Dans le guide, cependant, j’ai apprécié en tant que profane de scooters que je suis le fait d’avoir tout sous contrôle. Le guidon est complet avec tout, à commencer par l’écran LCD central qui indique la vitesse, l’état des batteries, les kilomètres parcourus. Mais aussi la disposition des différents boutons est parfaite : ils sont peu nombreux, et tous utiles : à gauche l’indicateur de direction et le klaxon (ce dernier en rouge, pour le distinguer), à droite plutôt en plus du sélecteur de le mode, également un levier qui permet d’activer ou de désactiver la recharge d’énergie lors du freinage (je conseille évidemment de l’activer, car il active une sorte de « frein moteur » qui ralentit donc le véhicule rien qu’en relâchant l’accélérateur).

askoll es3

Les rétroviseurs sont peut-être un peu petits, et j’aurais préféré qu’ils soient plus modulables, car pour ma taille j’ai vraiment eu du mal à trouver une bonne position. Mais même dans ce cas, un problème lié à la physicalité. En revanche, l’intégration avec l’application officielle Askoll est excellente, vraiment bien faite – et c’est une grande fierté italienne – à laquelle j’ai dédié un court article avec toutes les fonctions principales.

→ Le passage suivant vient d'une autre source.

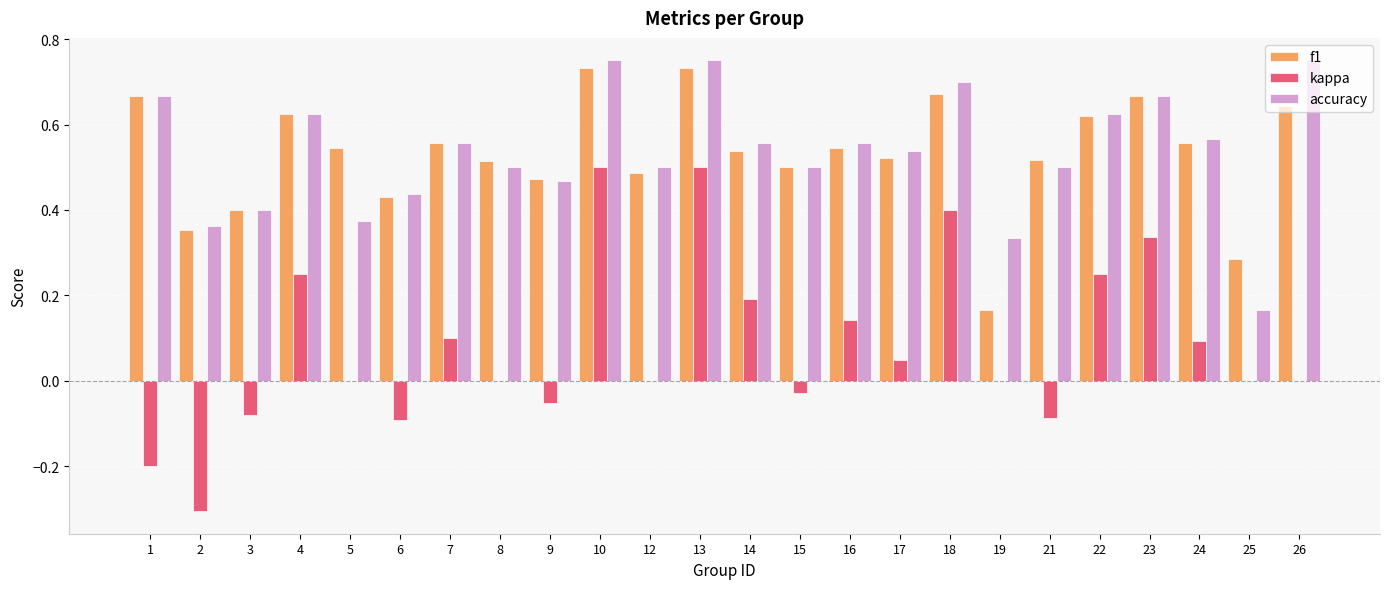

Which series changed the most between 5 and 16?

accuracy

Askoll eS3 : temps de charge

Je conclus en évoquant ce qui préoccupe le plus lors de l’achat d’un véhicule électrique : la recharge. À mon avis, c’est un problème inexistant dans les scooters électriques, d’abord parce qu’ils ne sont utilisés qu’en ville et donc la disponibilité des colonnes (je pense à Milan et à Monza, je ne sais pas comment est la situation dans d’autres villes italiennes) est assez répandue. deuxième pourquoi l’extractibilité des deux batteries – qui sont équipés d’une poignée et ressemblent à deux porte-documents – permet de les charger un peu où l’on veut, donc dans des cartons sans bouchons, ou en cas de colonnes pleines ou manquantes, on peut les emporter chez soi et aussi dans le bureautique (mais c’est à retenir lesquels sont un peu encombrants, surtout le gros chargeur). NB : lorsqu’elles sont rechargées « en trottinette », c’est-à-dire en les laissant dans le compartiment, le chargeur doit être placé à l’extérieur de la selle pour éviter la surchauffe des batteries.

Askoll e3S

En les laissant dans le compartiment sous l’Askoll eS3, les batteries sont chargées ensemble et cela prend environ 5 heures. Des temps longs, bien sûr, mais pas si impossibles car on peut le mettre en charge le soir, pour l’avoir prêt le matin, entre autres, pour environ une semaine d’utilisation : en fait, pendant la période où j’avais à l’essai, je ne l’ai chargé qu’une seule fois et je n’avais même pas atteint les 20 % de charge restante. C’est aussi parce qu’ils fonctionnent en synergie, fournissant de l’énergie ensemble et donc se déchargeant plus lentement. En les apportant dans la maison, cependant, les batteries vont chargé individuellement et par conséquent les temps sont un peu allongés, étant donné qu’on parle d’environ 3 heures sur batterie.